O papa emitiu mais um sinal conciliatório ontem, após ler anteontem uma homilia em que falava com surpreendente abertura de temas como ecumenismo, ao enviar um telegrama para o rabino-chefe de Roma, Riccardo di Segni. Pediu ao "Altíssimo para continuar o diálogo e reforçar a colaboração com os filhos e filhas do povo hebreu".
Além da questão do ecumenismo em si, que como cardeal Ratzinger combateu em termos teológicos, o contato mostra normalidade numa relação que alguns temem poder azedar, já que quando adolescente o alemão foi convocado a servir na Juventude Hitlerista e, depois, nas Forças Armadas nazistas. João Paulo 2º havia sido o primeiro papa a entrar numa sinagoga, em 1986.

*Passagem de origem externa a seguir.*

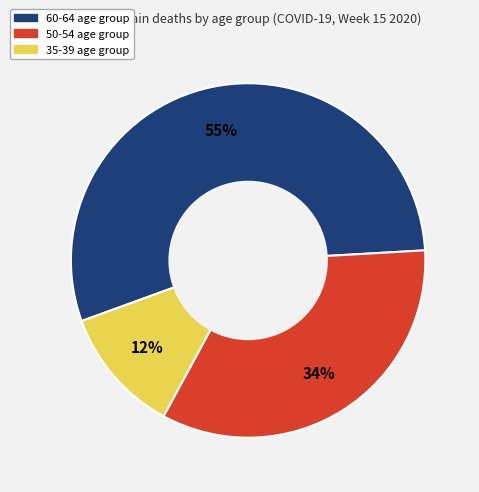

Does 60-64 account for over 50% of the chart?

Yes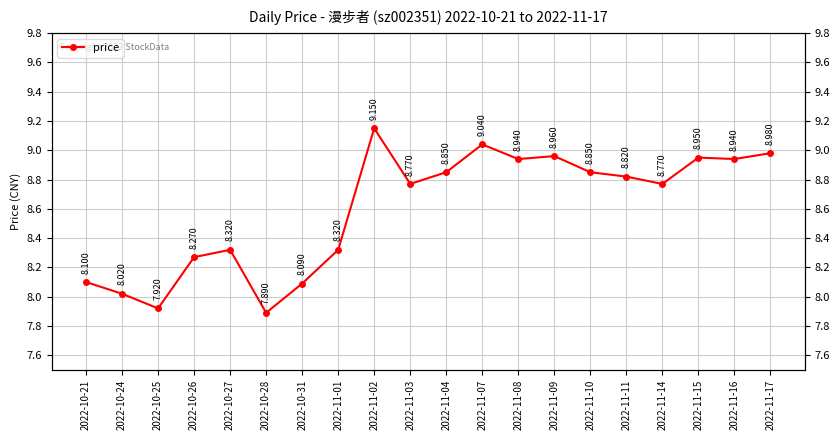

How many data points are less than 8?

2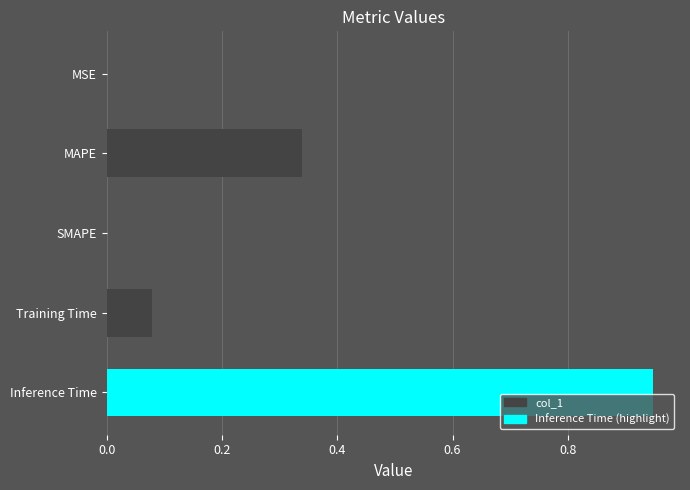

The chart shows a value of 0.0 at SMAPE. True or false?

True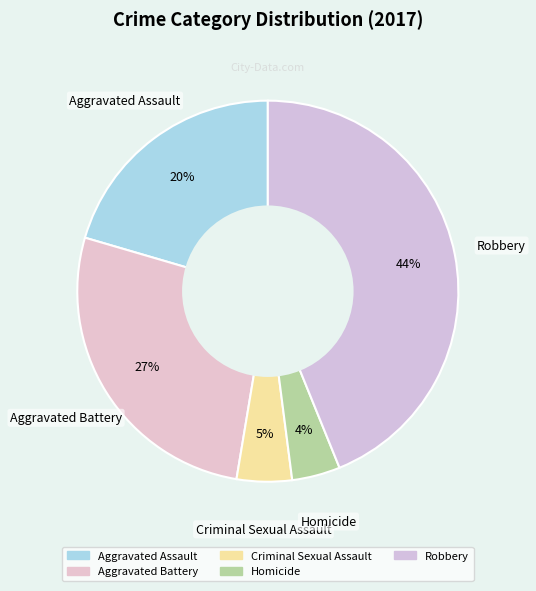

Rank the categories by value from highest to lowest.

Robbery, Aggravated Battery, Aggravated Assault, Criminal Sexual Assault, Homicide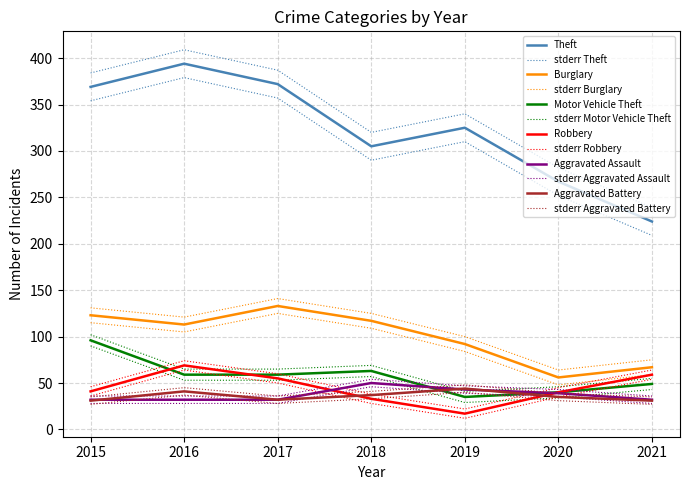

What is the total value across all series at 2021?

462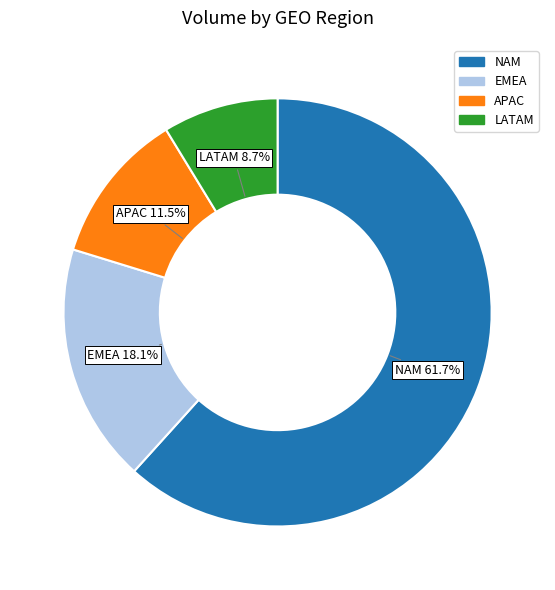

How much of the chart is everything except NAM?

38.3%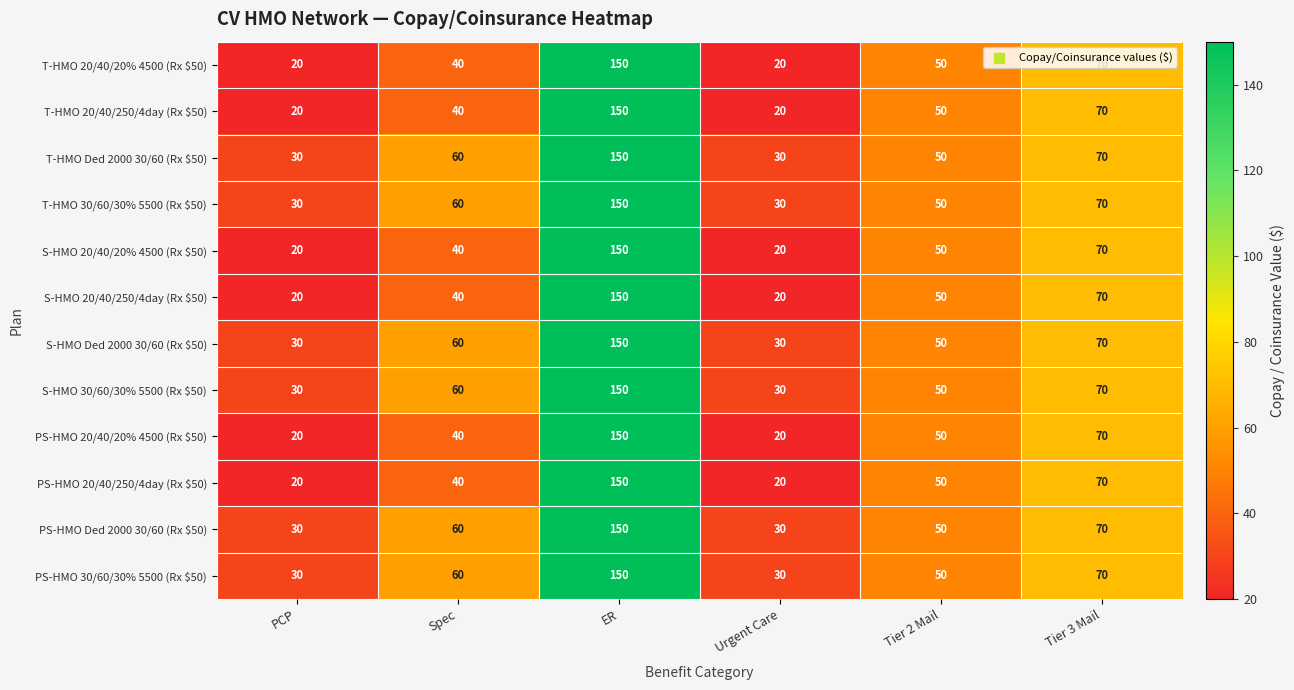

At which label does T-HMO 20/40/20% 4500 (Rx $50) reach its peak?

ER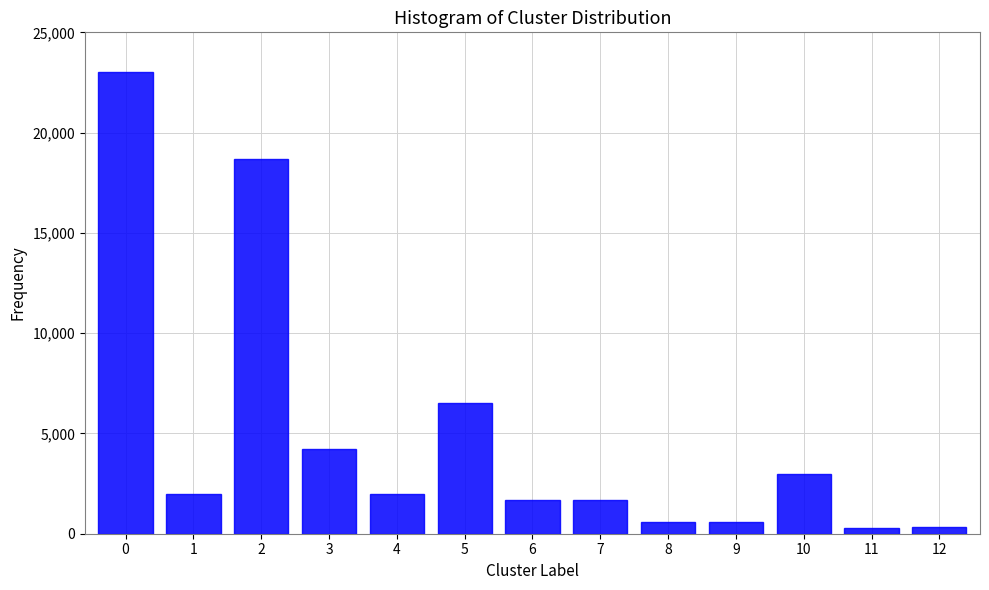

What is the greatest value displayed?

23000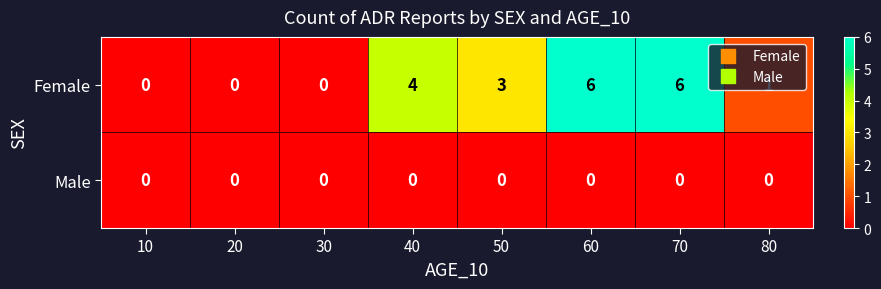

The value of Male at 50 is 0. True or false?

True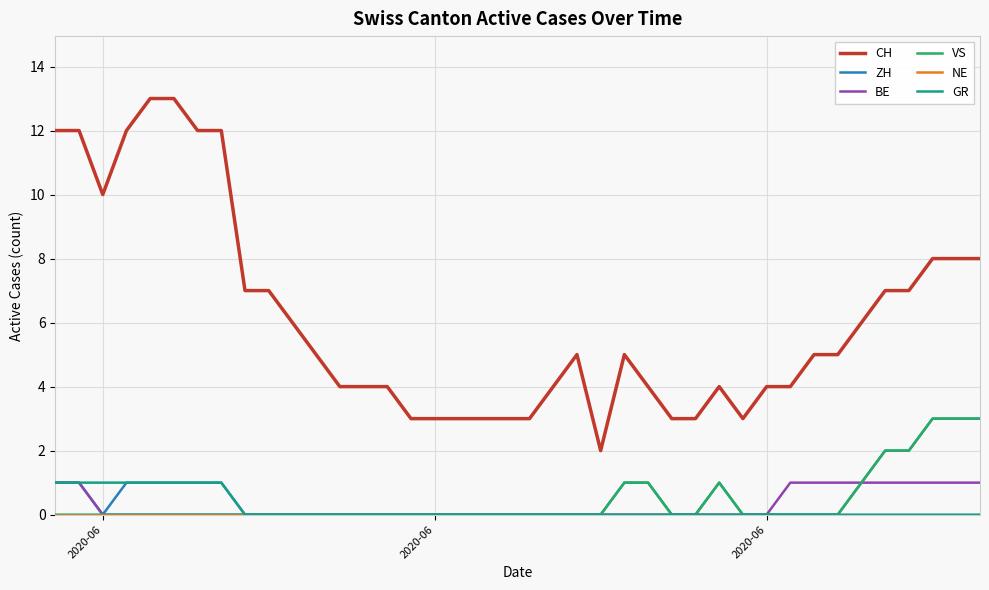

Is this an area chart (filled region under the line)?

No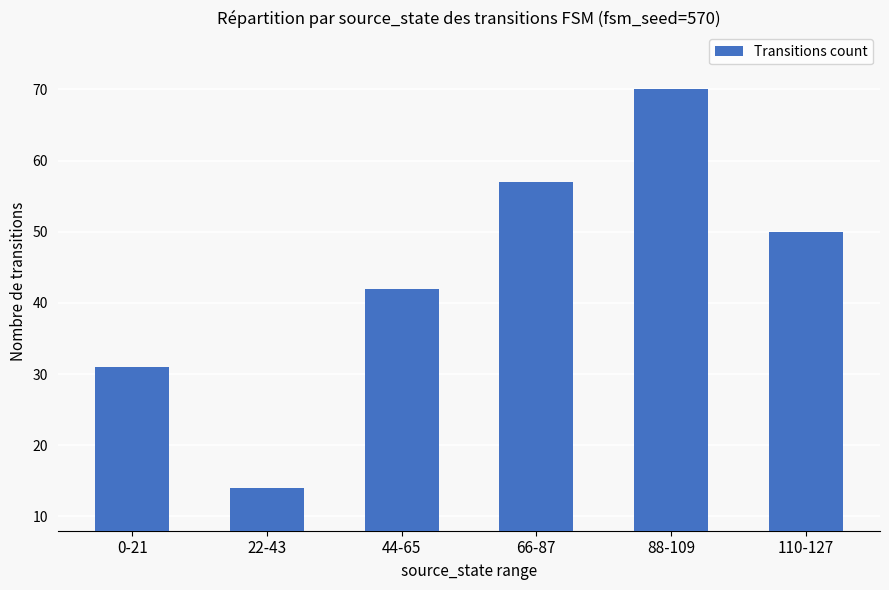

What is the sum of the values at 110-127 and 44-65?

92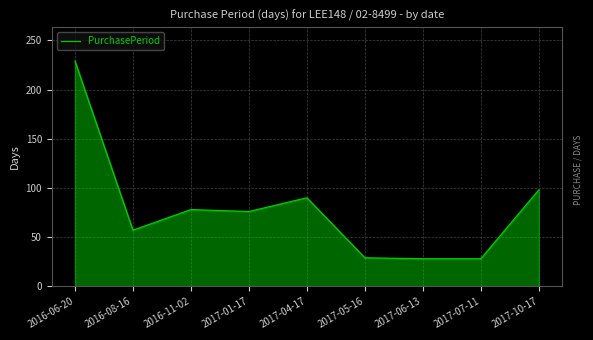

The value at 2016-11-02 is 48. True or false?

False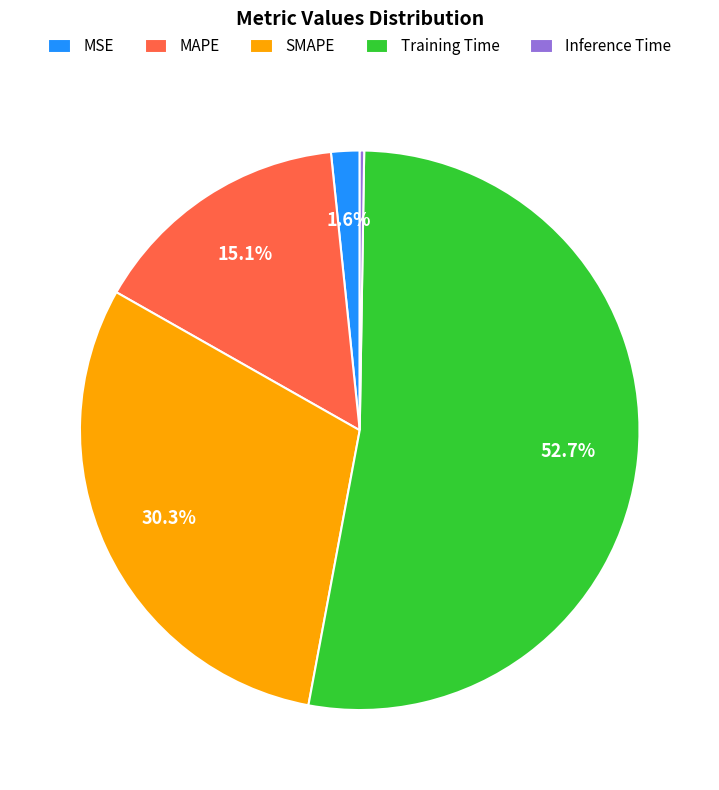

Which has a higher value, MAPE or Training Time?

Training Time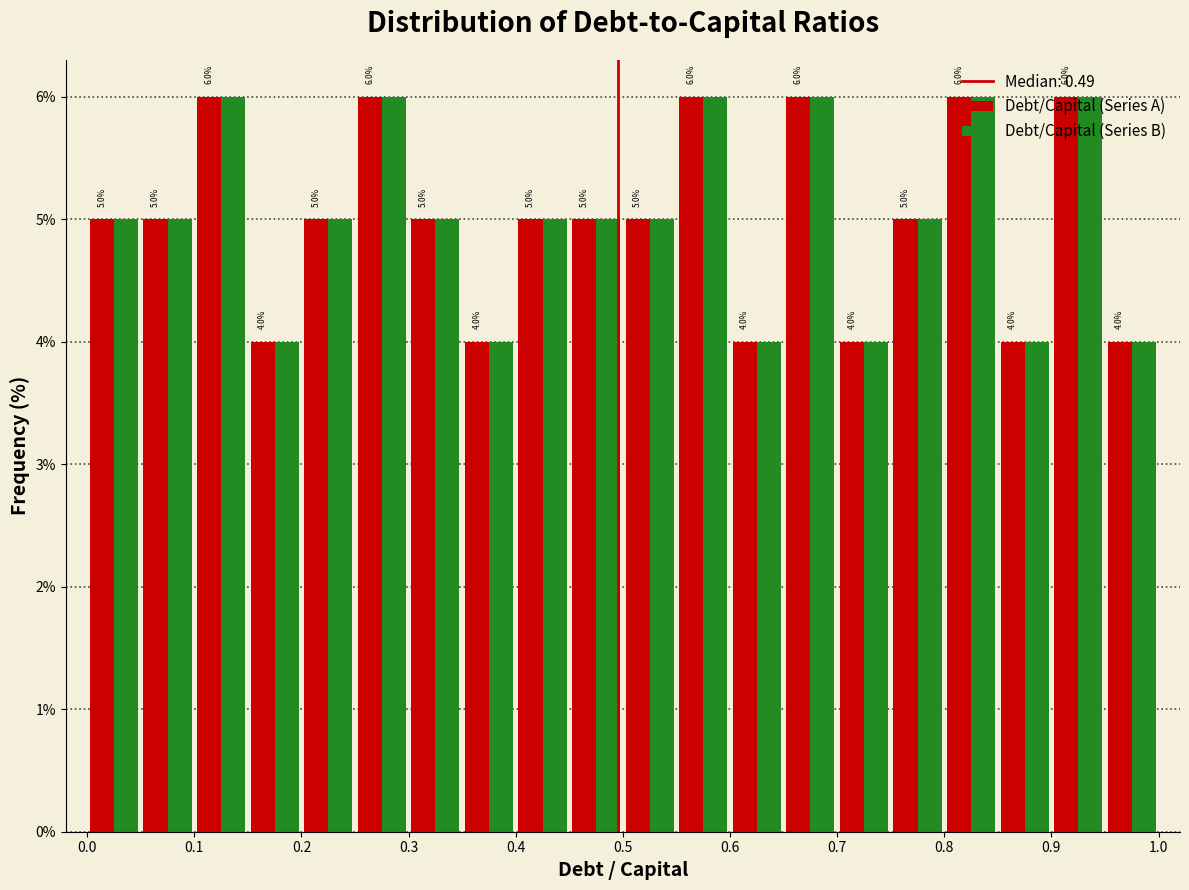

What is the height of the Debt/Capital (Series A) bar covering 0.90 to 0.95 on the x-axis?

6.0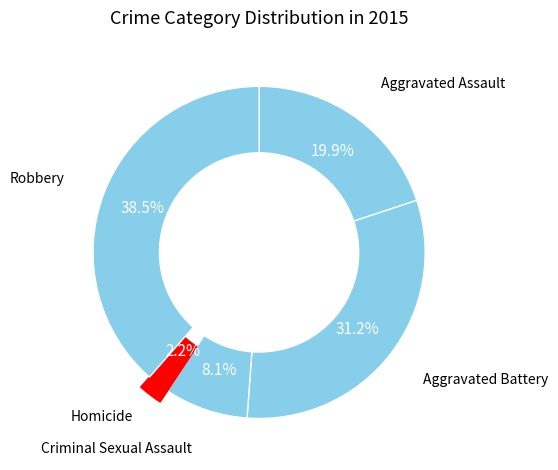

Between Aggravated Assault and Robbery, which is larger?

Robbery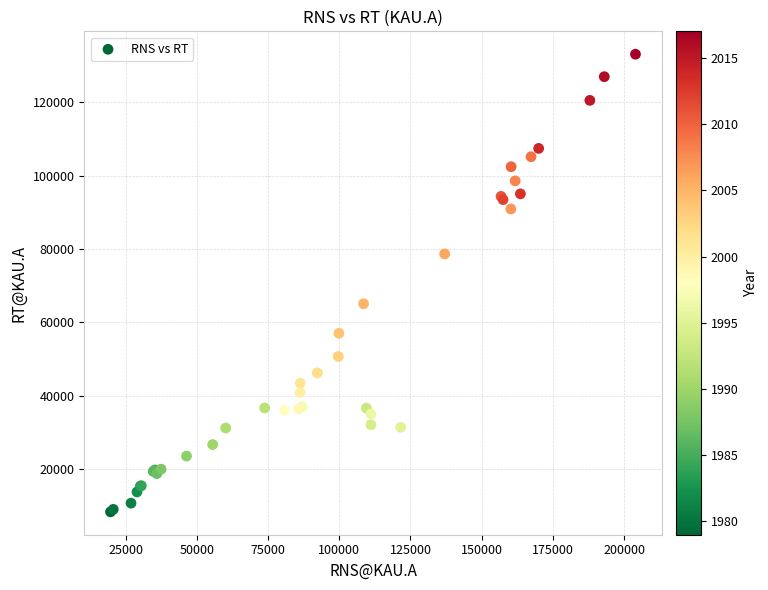

What Y value in the scatter plot is closest to 70746?

65097.1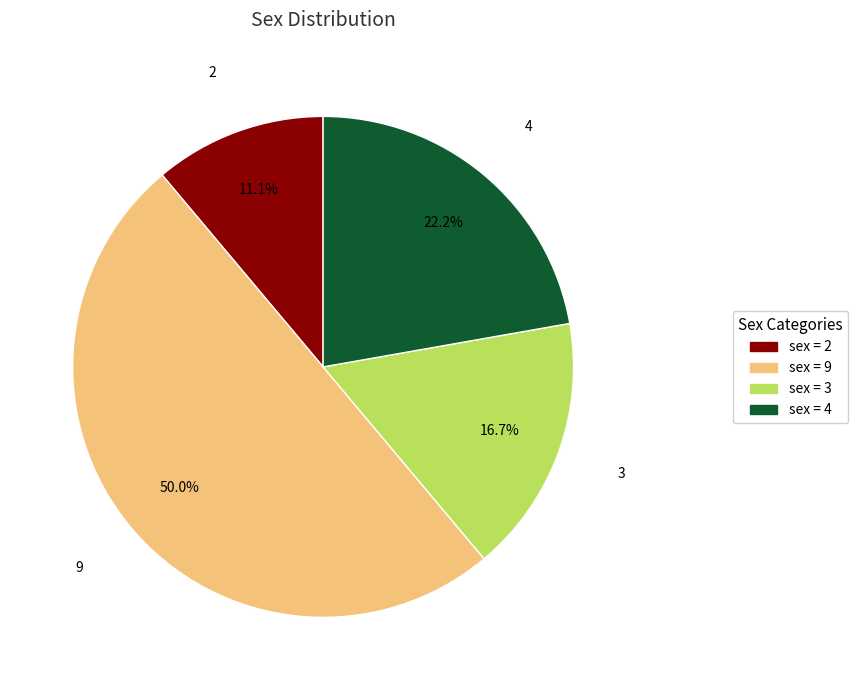

Does sex = 4 represent more than half of the total?

No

A impressão que se tem em Roma é a de que Bento 16 adotará, pelo menos nos primeiros sinais externos, uma postura mais flexível do que a do ultraconservador Ratzinger. A análise só poderá ser feita com o correr do tempo.
Bento 16 celebra no domingo sua primeira missa pública, na qual receberá o Anel do Pescador, símbolo do poder papal que faz referência à profissão do primeiro líder da Igreja Católica, são Pedro. O governo da Itália e o do Vaticano estão preparando um esquema de segurança semelhante ao adotado no funeral de Karol Wojtyla. Estima-se aproximadamente 500 mil fiéis na missa, um pouco menos do que no enterro do dia 8 passado.
Enquanto isso, mantém uma agenda relativamente cheia. Além das duas visitas externas a seu antigo apartamento ontem e anteontem, perto do Vaticano, Bento 16 faz hoje um encontro com todos os cardeais que ainda estão em Roma.